In the previous part
In Part 4 I selected C3, C4, and Cz as the smallest practical montage for my motor imagery experiments. The analysis worked on a public dataset, but the recorder itself still did not exist. Before putting electrodes over the motor cortex, I had to power the ADS1299, communicate with it, and verify that the complete acquisition path could record any biological signal from my head.
Repurposing the evaluation board
What I bought was not a bare ADS1299 chip on a simple breakout board. It was a Texas Instruments prototype system made for evaluating and debugging the chip. The system came in 2 parts: a daughterboard containing the ADS1299 and its analog circuitry, and a motherboard responsible for powering and controlling it and passing the data to the supplied Texas Instruments software.
That was enough to inspect the chip, but it was not designed to become part of my own real-time application. The useful hardware was tied to the evaluation motherboard and proprietary software, while I needed continuous raw samples inside a signal-processing pipeline that I controlled. I therefore disconnected the Texas Instruments motherboard, kept the daughterboard, and bought a Raspberry Pi Pico W to take over its control and data-acquisition functions.
This changed the evaluation board into a useful starting point, but it also removed the infrastructure that made it work. The Pico now had to initialize the ADS1299, configure its registers, start the conversion, read every sample, and send the data to my computer. I also had to provide all of the required power rails myself.
Supplying my own power
The first major problem was power delivery. The daughterboard expected specific supply rails which I could not obtain from the Pico itself, and powering an EEG recorder from a computer would reintroduce mains interference into a circuit measuring signals in microvolts.
I used 2 lithium-ion batteries, each providing approximately 3.5 V. Connected in series, they gave me approximately 7 V, which I then reduced using 3 low-dropout regulators (LDOs). One regulator produced 5 V and another produced 3.3 V for the ADS1299 daughterboard. The third regulator provided a separate 3.3 V rail for the Pico.
I soldered the batteries, regulators, and power connections onto perfboard. This replaced a large part of the loose breadboard wiring with shorter and more stable connections, reducing another possible source of noise. The Pico remained on a breadboard, which was less elegant but made it much easier to change the digital connections while I was still bringing up the interface.

I also needed wireless communication. A recorder attached to my head had to remain battery-powered and disconnected from the mains-powered computer during a recording. Wi-Fi removed the USB power and data cable, and with it a direct path through which 50 Hz interference from the power system had been entering the recording. The Pico could collect the samples and transmit them while the complete subject-connected circuit remained on batteries.

Writing the interface
The next problem was software. The Pico was replacing the original motherboard, but it did not have a ready-made protocol for controlling this daughterboard. I had to implement my own control and data-acquisition procedure around its SPI interface: check that the ADS1299 responded, write the required registers, start continuous conversion, and reconstruct the returned samples.
Learning every detail of the ADS1299 register interface was not the purpose of this project. My objective was to work with EEG signal processing and motor imagery, not to become good at remembering the startup sequence of one analog front-end chip. I used an LLM to help turn the datasheet into an exact implementation procedure, then checked the result against the device response and the data coming from the board. Once the chip could be configured reliably and produced a continuous stream, the low-level interface had done its job.
This was an appropriate use of the tool for me: it accelerated a necessary engineering detour without changing the part of the project I actually wanted to investigate. I still had to assemble the circuit, debug the communication, and verify that the resulting samples represented a real input rather than a plausible-looking software error.
The first signal
For the first proof of concept I did not immediately use the C3/C4/Cz montage selected in Part 4. I bought wet electrodes, conductive gel, and an EEG cap marked according to the international 10-20 system, but started with the simplest recording that could show whether the complete chain worked. I placed the recording electrode at Fp1, the reference electrode on my earlobe, and the bias electrode at Fpz.

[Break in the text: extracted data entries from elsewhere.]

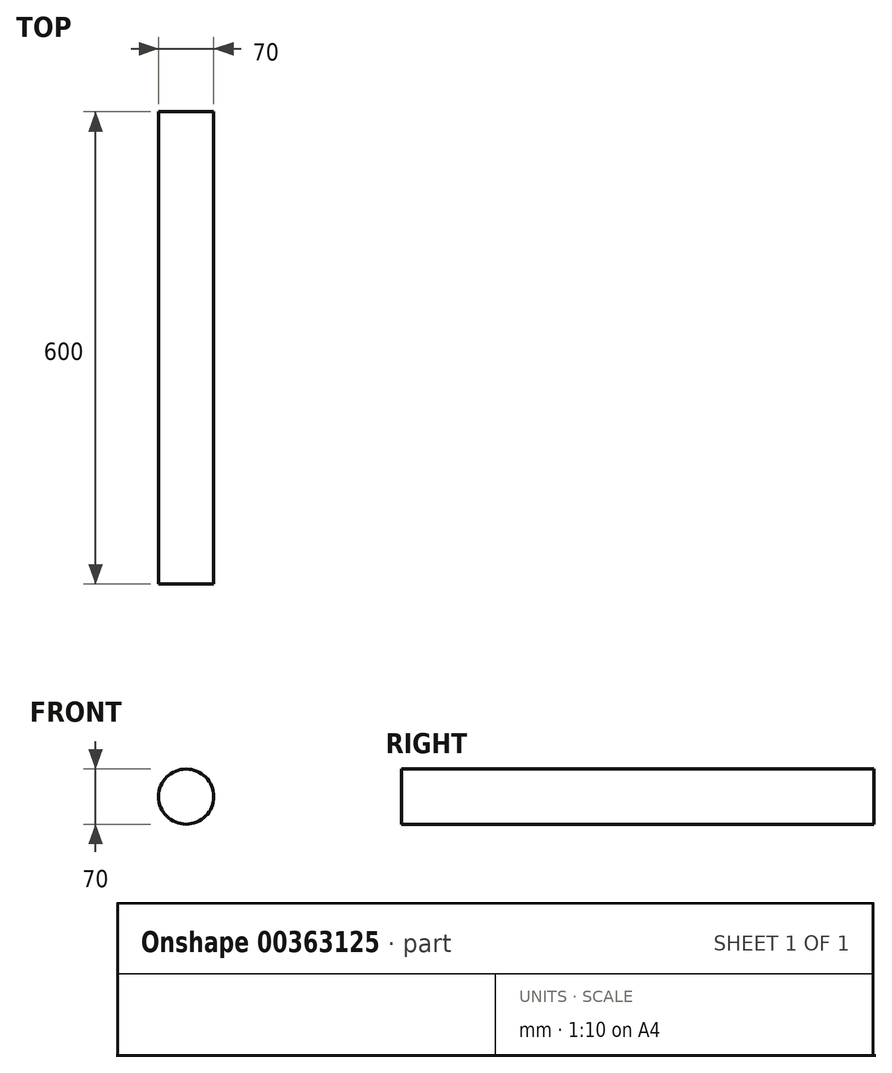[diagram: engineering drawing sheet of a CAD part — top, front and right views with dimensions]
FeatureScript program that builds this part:
annotation { "Feature Type Name" : "Feature", "Feature Type Description" : "" }
export const myFeature = defineFeature(function(context is Context, id is Id, definition is map)
    precondition{}
    {
        {
            var Q0;
            Q0=qCreatedBy(makeId("Front.planeOp"),FACE);
            var sketch = newSketch(context, id + "F0", { "sketchPlane" : qUnion([Q0])});
            skCircle(sketch, "E0", {"center": v(0, 0) * mm, "radius": 35 * mm});
            skSolve(sketch);
        }
        {
            var Q0;
            Q0 = qSketchRegion(id + "F0", true);
            extrude(context, id + "F1", {"entities" : qUnion([Q0]), "depth" : 600 * mm});
        }
    });
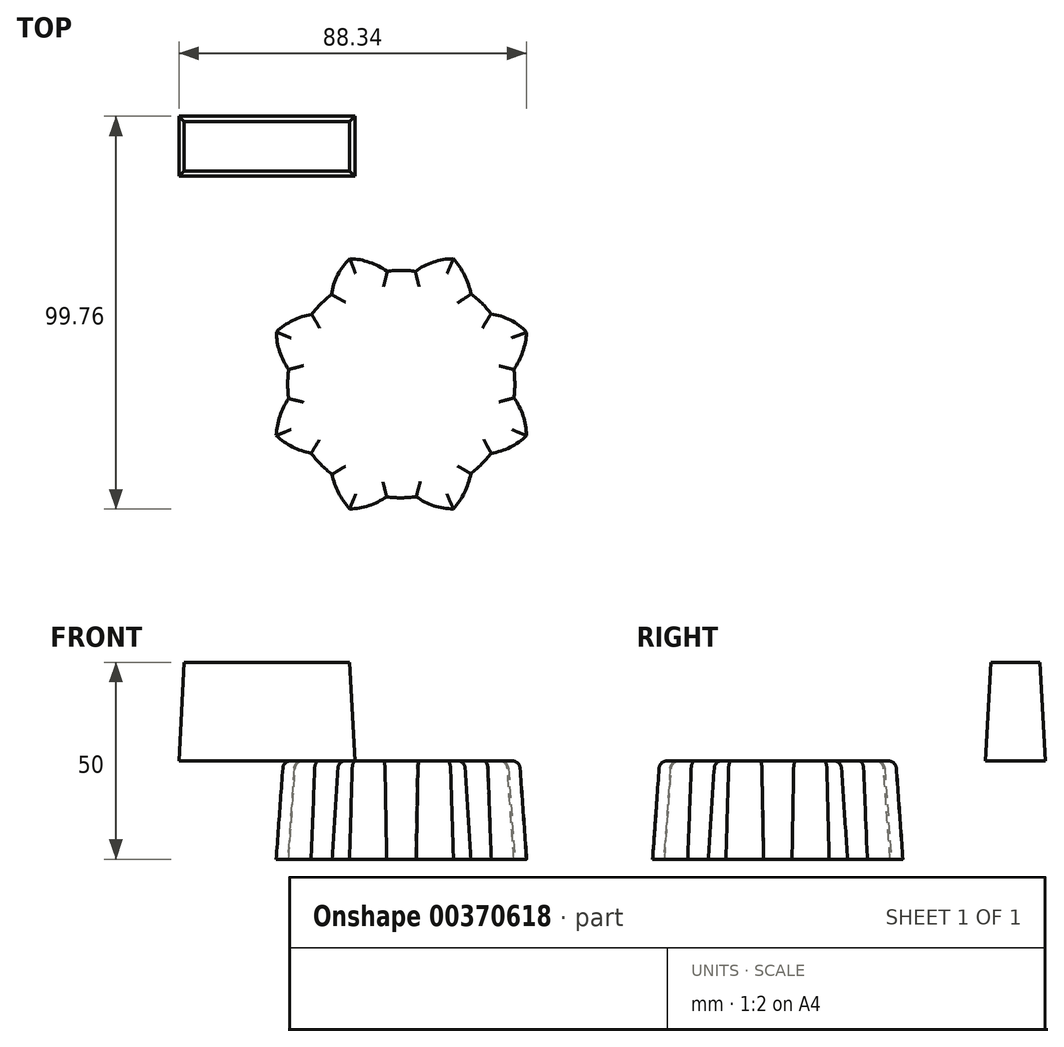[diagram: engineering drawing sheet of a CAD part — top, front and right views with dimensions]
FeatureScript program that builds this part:
annotation { "Feature Type Name" : "Feature", "Feature Type Description" : "" }
export const myFeature = defineFeature(function(context is Context, id is Id, definition is map)
    precondition{}
    {
        {
            var Q0;
            Q0=qCreatedBy(makeId("Top.planeOp"),FACE);
            var sketch = newSketch(context, id + "F0", { "sketchPlane" : qUnion([Q0])});
            skArc(sketch, "E0", {"start": v(-15.98, -20.72) * mm, "mid": v(-14.73, -24.95) * mm, "end": v(-12.42, -28.7) * mm});
            skArc(sketch, "E1", {"start": v(-21.94, -14.76) * mm, "mid": v(-19.2, -17.99) * mm, "end": v(-15.98, -20.72) * mm});
            skArc(sketch, "E2", {"start": v(-29.98, -11.13) * mm, "mid": v(-26.21, -13.5) * mm, "end": v(-21.94, -14.76) * mm});
            skArc(sketch, "E3", {"start": v(-26.82, -2.91) * mm, "mid": v(-28.95, -6.81) * mm, "end": v(-29.98, -11.13) * mm});
            skArc(sketch, "E4", {"start": v(-12.42, -28.7) * mm, "mid": v(-8.08, -27.74) * mm, "end": v(-4.19, -25.6) * mm});
            skArc(sketch, "E5", {"start": v(-4.19, -25.6) * mm, "mid": v(0.04, -25.92) * mm, "end": v(4.26, -25.58) * mm});
            skArc(sketch, "E6", {"start": v(-4.19, -25.6) * mm, "mid": v(0.04, -25.93) * mm, "end": v(4.26, -25.58) * mm});
            skArc(sketch, "E7", {"start": v(4.26, -25.58) * mm, "mid": v(8.1, -27.78) * mm, "end": v(12.43, -28.71) * mm});
            skArc(sketch, "E8", {"start": v(12.43, -28.71) * mm, "mid": v(14.76, -24.9) * mm, "end": v(16.06, -20.63) * mm});
            skArc(sketch, "E9", {"start": v(16.06, -20.63) * mm, "mid": v(19.16, -17.83) * mm, "end": v(21.92, -14.72) * mm});
            skArc(sketch, "E10", {"start": v(21.92, -14.72) * mm, "mid": v(26.24, -13.56) * mm, "end": v(30, -11.15) * mm});
            skArc(sketch, "E11", {"start": v(30, -11.15) * mm, "mid": v(29.03, -6.72) * mm, "end": v(26.79, -2.77) * mm});
            skArc(sketch, "E12", {"start": v(26.79, -2.77) * mm, "mid": v(27.07, 1.3) * mm, "end": v(26.75, 5.37) * mm});
            skArc(sketch, "E13", {"start": v(26.75, 5.37) * mm, "mid": v(28.94, 9.32) * mm, "end": v(30.02, 13.7) * mm});
            skArc(sketch, "E14", {"start": v(30.02, 13.7) * mm, "mid": v(26.2, 16.28) * mm, "end": v(21.72, 17.35) * mm});
            skArc(sketch, "E15", {"start": v(21.72, 17.35) * mm, "mid": v(19.23, 20.53) * mm, "end": v(16.04, 23) * mm});
            skArc(sketch, "E16", {"start": v(16.04, 23) * mm, "mid": v(14.83, 27.4) * mm, "end": v(12.45, 31.28) * mm});
            skArc(sketch, "E17", {"start": v(12.45, 31.28) * mm, "mid": v(7.96, 30.28) * mm, "end": v(3.99, 27.98) * mm});
            skArc(sketch, "E18", {"start": v(3.99, 27.98) * mm, "mid": v(-0.01, 28.37) * mm, "end": v(-4.02, 27.99) * mm});
            skArc(sketch, "E19", {"start": v(-4.02, 27.99) * mm, "mid": v(-7.97, 30.25) * mm, "end": v(-12.4, 31.29) * mm});
            skArc(sketch, "E20", {"start": v(-12.4, 31.29) * mm, "mid": v(-14.96, 27.48) * mm, "end": v(-16.05, 23.03) * mm});
            skArc(sketch, "E21", {"start": v(-16.05, 23.03) * mm, "mid": v(-19.17, 20.4) * mm, "end": v(-21.8, 17.3) * mm});
            skArc(sketch, "E22", {"start": v(-21.8, 17.3) * mm, "mid": v(-26.16, 16.12) * mm, "end": v(-29.98, 13.72) * mm});
            skArc(sketch, "E23", {"start": v(-29.98, 13.72) * mm, "mid": v(-29.02, 9.32) * mm, "end": v(-26.8, 5.4) * mm});
            skArc(sketch, "E24", {"start": v(-26.8, 5.4) * mm, "mid": v(-27.13, 1.24) * mm, "end": v(-26.82, -2.91) * mm});
            skSolve(sketch);
        }
        {
            var Q0;
            Q0 = qSketchRegion(id + "F0", true);
            extrude(context, id + "F1", {"entities" : qUnion([Q0]), "oppositeDirection" : true, "depth" : 25 * mm, "hasDraft" : true, "draftAngle" : 4 * degree});
        }
        {
            var Q0;
            Q0=makeQuery(id+"F1.opExtrude","CAP_FACE",FACE,{"disambiguationData":[OSD([sQuery(id+"F0.wireOp",EDGE,"E0"),sQuery(id+"F0.wireOp",EDGE,"E1"),sQuery(id+"F0.wireOp",EDGE,"E2"),sQuery(id+"F0.wireOp",EDGE,"E3"),sQuery(id+"F0.wireOp",EDGE,"E4"),sQuery(id+"F0.wireOp",EDGE,"E6"),sQuery(id+"F0.wireOp",EDGE,"E7"),sQuery(id+"F0.wireOp",EDGE,"E8"),sQuery(id+"F0.wireOp",EDGE,"E9"),sQuery(id+"F0.wireOp",EDGE,"E10"),sQuery(id+"F0.wireOp",EDGE,"E11"),sQuery(id+"F0.wireOp",EDGE,"E12"),sQuery(id+"F0.wireOp",EDGE,"E13"),sQuery(id+"F0.wireOp",EDGE,"E14"),sQuery(id+"F0.wireOp",EDGE,"E15"),sQuery(id+"F0.wireOp",EDGE,"E16"),sQuery(id+"F0.wireOp",EDGE,"E17"),sQuery(id+"F0.wireOp",EDGE,"E18"),sQuery(id+"F0.wireOp",EDGE,"E19"),sQuery(id+"F0.wireOp",EDGE,"E20"),sQuery(id+"F0.wireOp",EDGE,"E21"),sQuery(id+"F0.wireOp",EDGE,"E22"),sQuery(id+"F0.wireOp",EDGE,"E23"),sQuery(id+"F0.wireOp",EDGE,"E24")])],"isStart":true});
            fillet(context, id + "F2", {"entities" : qUnion([Q0]), "radius" : 2 * mm, "tangentPropagation" : true, "allowEdgeOverflow" : false});
        }
        {
            var Q0;
            Q0=qCreatedBy(makeId("Top.planeOp"),FACE);
            var sketch = newSketch(context, id + "F3", { "sketchPlane" : qUnion([Q0])});
            skLineSegment(sketch, "E25.bottom", {"start": v(-56.5, 69.26) * mm, "end": v(-11.8, 69.26) * mm});
            skLineSegment(sketch, "E25.top", {"start": v(-56.5, 54.08) * mm, "end": v(-11.8, 54.08) * mm});
            skLineSegment(sketch, "E25.left", {"start": v(-56.5, 69.26) * mm, "end": v(-56.5, 54.08) * mm});
            skLineSegment(sketch, "E25.right", {"start": v(-11.8, 69.26) * mm, "end": v(-11.8, 54.08) * mm});
            skSolve(sketch);
        }
        {
            var Q0;
            Q0=makeQuery(id+"F3.imprint","IMPRINT",FACE,{"disambiguationData":[TD([[makeQuery(id+"F3.imprint","IMPRINT",EDGE,{"derivedFrom":sQuery(id+"F3.wireOp",EDGE,"E25.bottom")}),-1.0]])]});
            extrude(context, id + "F4", {"entities" : qUnion([Q0]), "depth" : 25 * mm, "hasDraft" : true, "draftAngle" : 3 * degree, "draftPullDirection" : true});
        }
    });
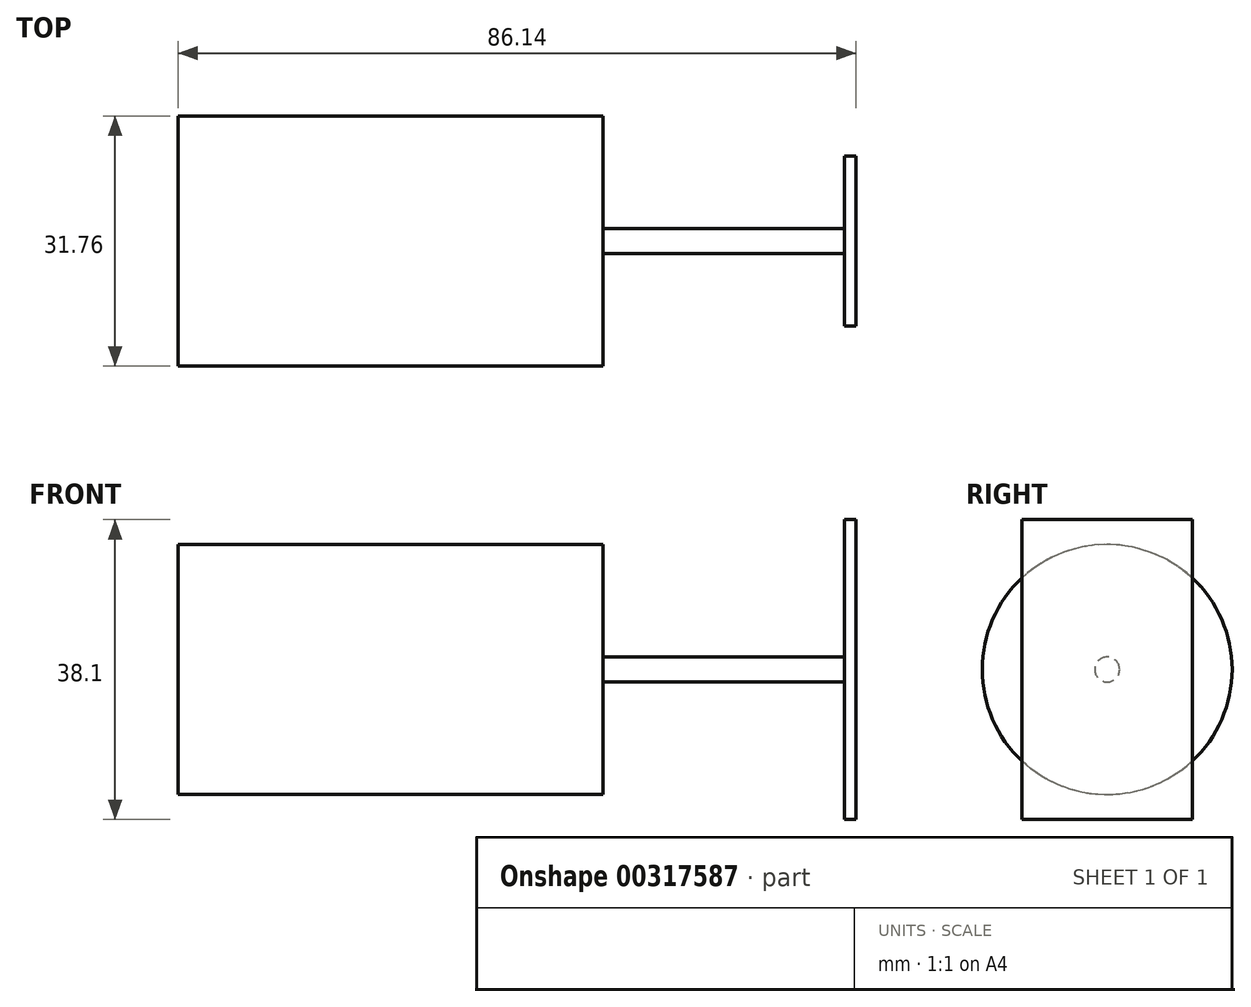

That setup produced my first signal from the custom recorder. It was very noisy, so I preserved the raw recording and applied an initial filter to a copy of the data. During a 12-second test I blinked 6 times. The filtered Fp1 signal showed 6 large deflections at the corresponding moments, which made the event easy to identify in the recording.

The peaks were eye-blink artifacts, not EEG activity. This was exactly why they were useful for the first test: a blink produces a large and recognizable electrical change near Fp1. Recovering those events showed that the batteries, regulators, ADS1299, Pico, wireless link, electrodes, and software were working together well enough to collect a real signal from my head and preserve information inside it.
That was enough for the proof of concept, but it did not yet show that the recorder could capture useful EEG. The next problem was to reduce the remaining noise and move the recording electrodes from the convenient frontal test position to C3, C4, and Cz over the motor cortex.